> **DIRECTIONS FOR THIS TASK**
Copy the lines below exactly, starting at the one with "Umzugsservice – damit" and ending at the one with "ЧИТАЙТЕ ТАКЖЕ", and leave out any picture.

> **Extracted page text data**
+++

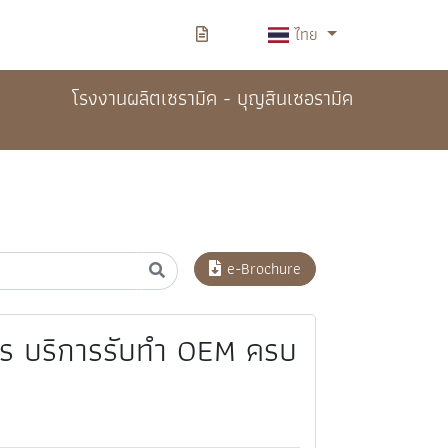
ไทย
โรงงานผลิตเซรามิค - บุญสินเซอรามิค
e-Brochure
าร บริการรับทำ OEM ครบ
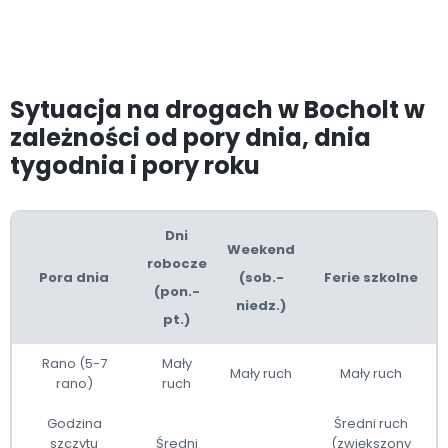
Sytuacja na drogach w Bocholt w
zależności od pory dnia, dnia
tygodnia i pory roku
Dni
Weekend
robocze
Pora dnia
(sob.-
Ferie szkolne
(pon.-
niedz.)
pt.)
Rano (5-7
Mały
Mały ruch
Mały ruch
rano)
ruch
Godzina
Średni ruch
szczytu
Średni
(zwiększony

+++

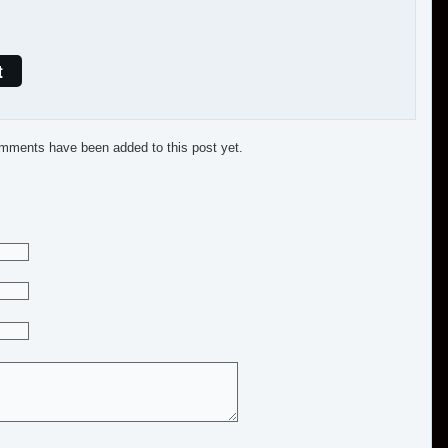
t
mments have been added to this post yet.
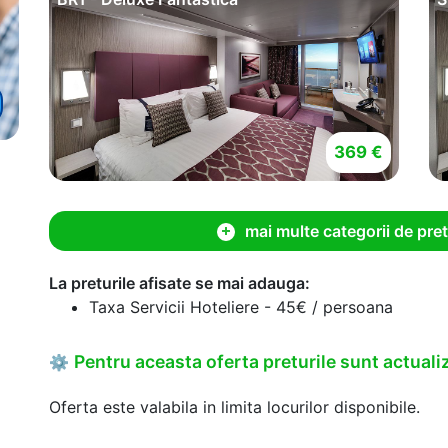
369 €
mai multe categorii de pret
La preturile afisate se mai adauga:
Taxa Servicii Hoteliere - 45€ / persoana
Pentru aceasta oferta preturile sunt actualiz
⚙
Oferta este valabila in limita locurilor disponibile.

+++

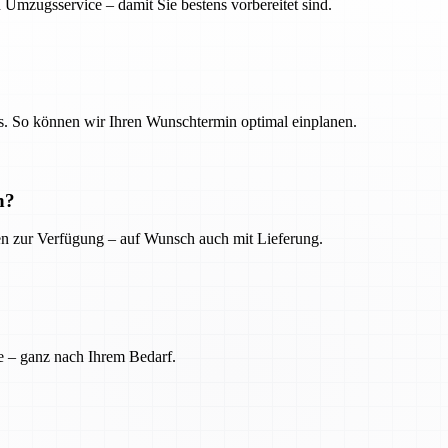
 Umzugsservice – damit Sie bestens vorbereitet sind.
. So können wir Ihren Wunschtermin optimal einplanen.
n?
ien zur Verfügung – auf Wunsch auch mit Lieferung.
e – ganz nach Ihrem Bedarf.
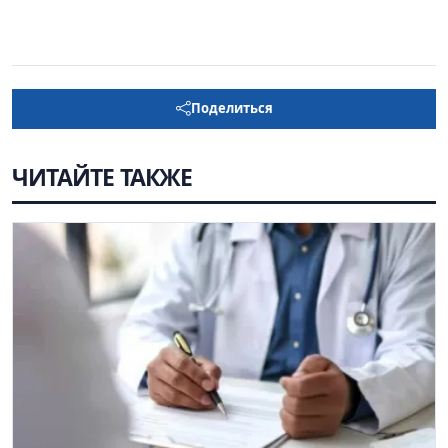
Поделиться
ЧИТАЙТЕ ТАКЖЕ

+++

> **ANSWER BELOW**
 Umzugsservice – damit Sie bestens vorbereitet sind.
. So können wir Ihren Wunschtermin optimal einplanen.
n?
ien zur Verfügung – auf Wunsch auch mit Lieferung.
e – ganz nach Ihrem Bedarf.
Поделиться
ЧИТАЙТЕ ТАКЖЕ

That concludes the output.